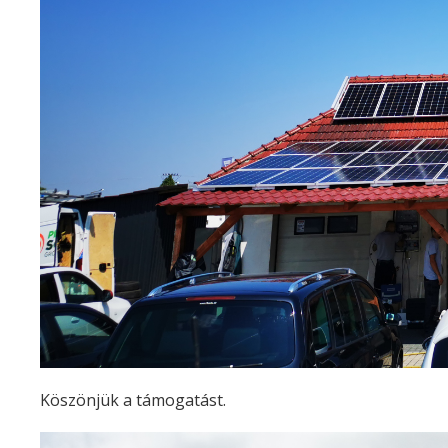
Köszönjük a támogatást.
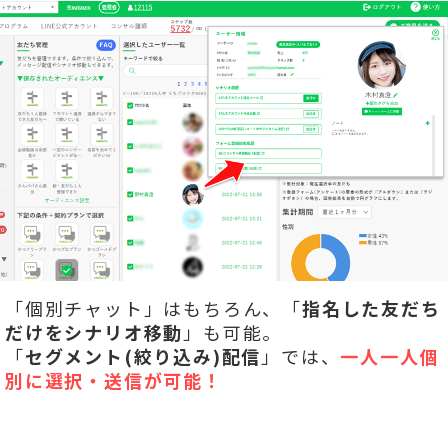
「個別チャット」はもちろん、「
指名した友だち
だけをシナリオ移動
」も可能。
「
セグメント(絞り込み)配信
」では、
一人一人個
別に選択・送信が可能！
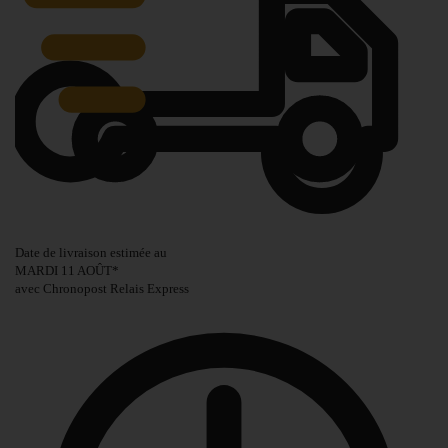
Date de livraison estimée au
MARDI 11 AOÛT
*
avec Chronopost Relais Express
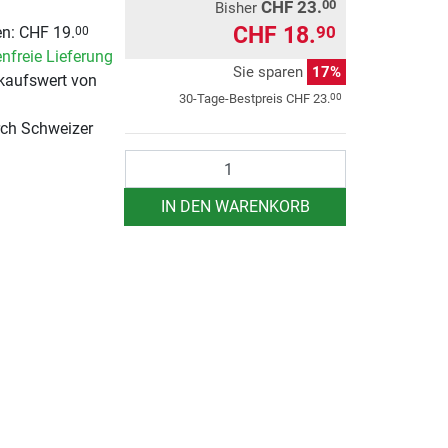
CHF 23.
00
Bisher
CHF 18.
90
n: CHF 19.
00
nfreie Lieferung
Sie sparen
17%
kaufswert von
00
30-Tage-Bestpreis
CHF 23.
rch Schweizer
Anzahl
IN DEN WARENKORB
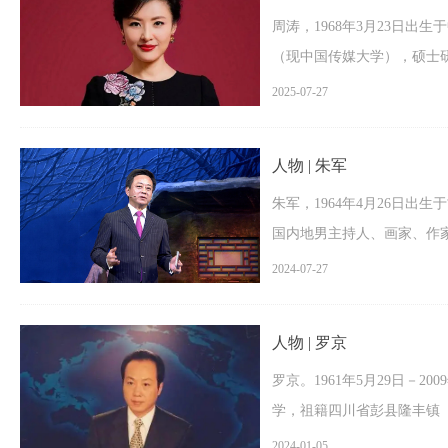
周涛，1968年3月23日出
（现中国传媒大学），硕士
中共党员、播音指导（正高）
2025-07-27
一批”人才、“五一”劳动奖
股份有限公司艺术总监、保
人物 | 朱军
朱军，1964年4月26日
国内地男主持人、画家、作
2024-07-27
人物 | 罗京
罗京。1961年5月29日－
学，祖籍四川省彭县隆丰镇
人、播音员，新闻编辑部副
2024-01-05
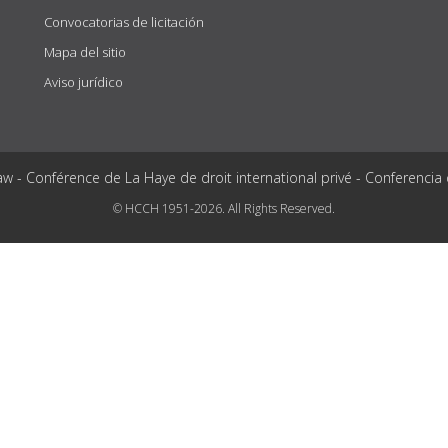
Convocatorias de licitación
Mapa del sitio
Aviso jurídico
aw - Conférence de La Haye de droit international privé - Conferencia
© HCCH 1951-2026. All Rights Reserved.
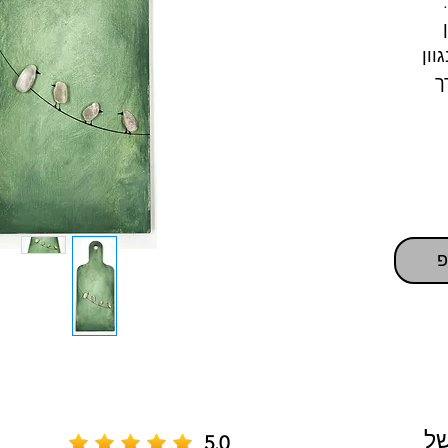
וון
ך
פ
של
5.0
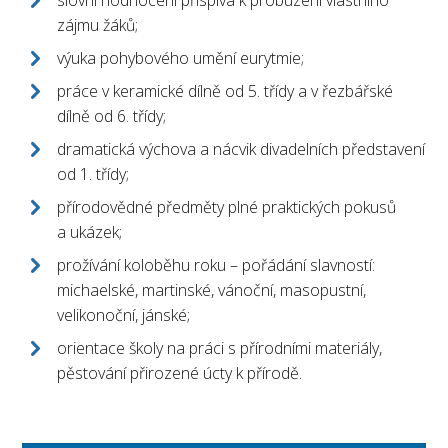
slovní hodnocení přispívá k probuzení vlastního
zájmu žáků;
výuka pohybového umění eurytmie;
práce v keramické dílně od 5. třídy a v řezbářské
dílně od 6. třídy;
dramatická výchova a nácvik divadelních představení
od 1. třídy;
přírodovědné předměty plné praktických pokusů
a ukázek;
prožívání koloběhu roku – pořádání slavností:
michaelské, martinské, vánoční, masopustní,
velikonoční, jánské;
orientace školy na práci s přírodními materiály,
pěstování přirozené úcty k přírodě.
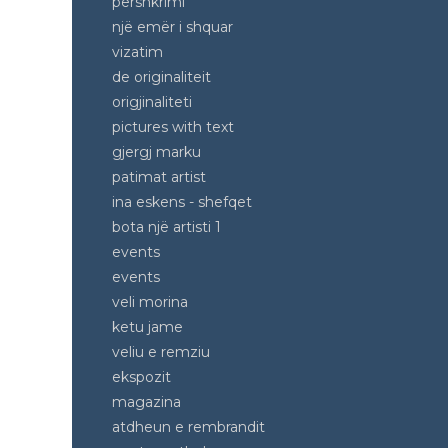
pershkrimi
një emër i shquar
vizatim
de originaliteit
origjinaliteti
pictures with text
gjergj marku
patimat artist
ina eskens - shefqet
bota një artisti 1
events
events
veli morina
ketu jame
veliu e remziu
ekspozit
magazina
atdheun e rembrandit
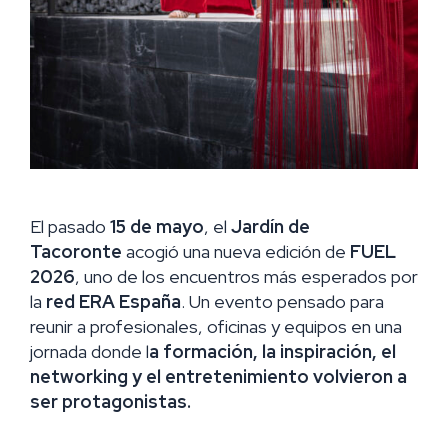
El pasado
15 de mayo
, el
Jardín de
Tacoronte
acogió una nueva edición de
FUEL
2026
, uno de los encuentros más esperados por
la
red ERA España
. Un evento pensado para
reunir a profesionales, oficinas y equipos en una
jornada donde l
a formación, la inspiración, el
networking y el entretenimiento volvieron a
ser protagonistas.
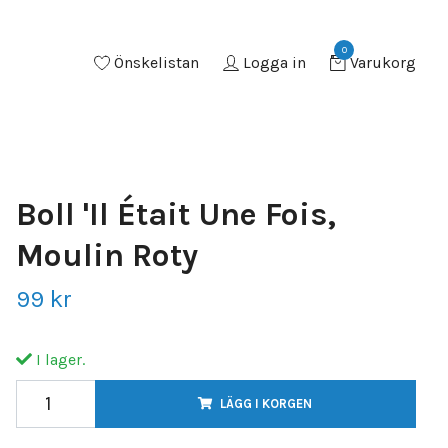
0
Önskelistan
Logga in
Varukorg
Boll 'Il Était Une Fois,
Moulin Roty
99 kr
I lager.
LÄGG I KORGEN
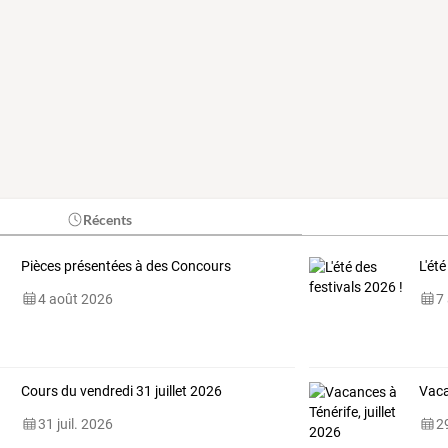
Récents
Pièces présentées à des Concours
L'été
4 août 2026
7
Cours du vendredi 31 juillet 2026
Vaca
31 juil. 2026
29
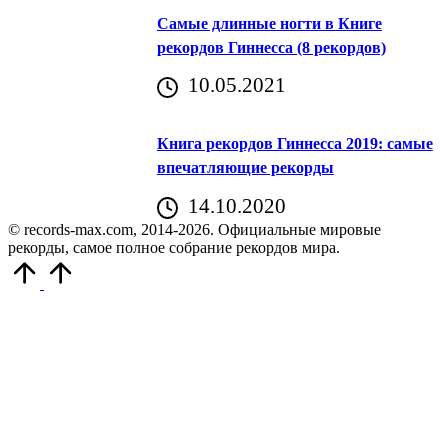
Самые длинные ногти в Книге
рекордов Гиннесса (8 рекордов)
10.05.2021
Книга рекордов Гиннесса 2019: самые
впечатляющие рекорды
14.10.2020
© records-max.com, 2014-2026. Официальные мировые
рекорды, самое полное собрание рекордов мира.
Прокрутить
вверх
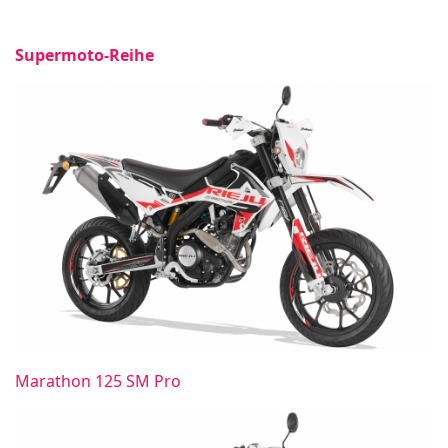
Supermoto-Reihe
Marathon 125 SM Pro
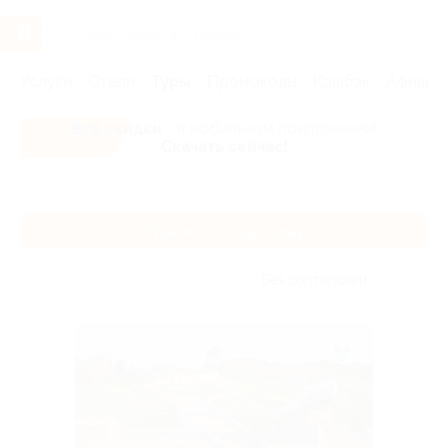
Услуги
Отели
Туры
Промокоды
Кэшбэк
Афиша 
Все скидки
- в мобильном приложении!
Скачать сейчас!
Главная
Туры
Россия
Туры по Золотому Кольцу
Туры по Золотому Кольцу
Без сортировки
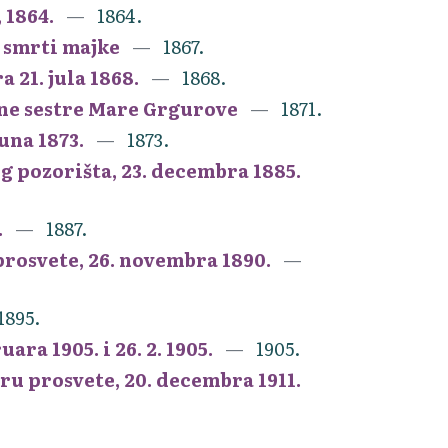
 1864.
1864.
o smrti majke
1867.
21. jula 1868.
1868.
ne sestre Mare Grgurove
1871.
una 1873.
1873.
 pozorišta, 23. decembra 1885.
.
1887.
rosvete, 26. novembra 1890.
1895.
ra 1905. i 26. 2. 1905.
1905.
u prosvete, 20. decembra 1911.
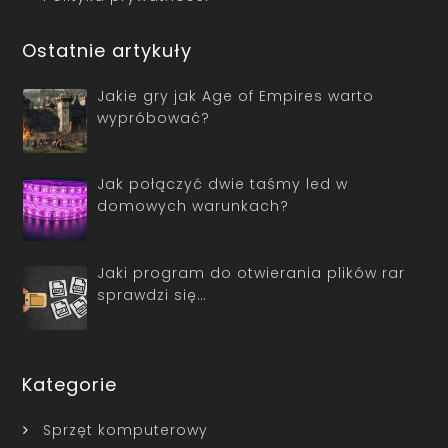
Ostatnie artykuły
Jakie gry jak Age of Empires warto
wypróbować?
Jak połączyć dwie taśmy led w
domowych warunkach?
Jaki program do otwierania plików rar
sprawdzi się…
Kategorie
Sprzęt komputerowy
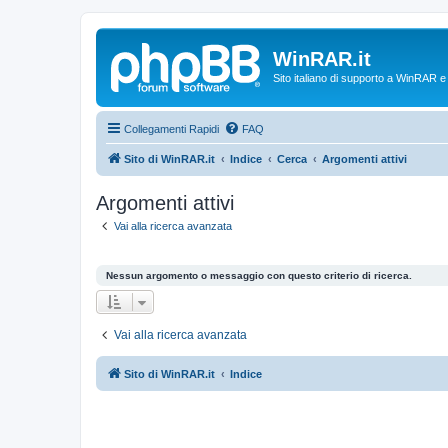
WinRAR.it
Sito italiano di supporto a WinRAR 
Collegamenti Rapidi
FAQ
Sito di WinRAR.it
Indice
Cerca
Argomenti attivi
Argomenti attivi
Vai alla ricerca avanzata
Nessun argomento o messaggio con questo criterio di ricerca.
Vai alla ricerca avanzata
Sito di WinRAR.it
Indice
━━━━━━━━━━━━━━━━
§ TASK: Write out the records exactly, starting at the beginning and ending with the line that contains "IN DEN WARENKORB", both ends included. Leave the pictures out of the answer.

§ TASK ANSWER:
Köszönjük a támogatást.
「個別チャット」はもちろん、「
指名した友だち
だけをシナリオ移動
」も可能。
「
セグメント(絞り込み)配信
」では、
一人一人個
別に選択・送信が可能！
Date de livraison estimée au
MARDI 11 AOÛT
*
avec Chronopost Relais Express
CHF 23.
00
Bisher
CHF 18.
90
n: CHF 19.
00
nfreie Lieferung
Sie sparen
17%
kaufswert von
00
30-Tage-Bestpreis
CHF 23.
rch Schweizer
Anzahl
IN DEN WARENKORB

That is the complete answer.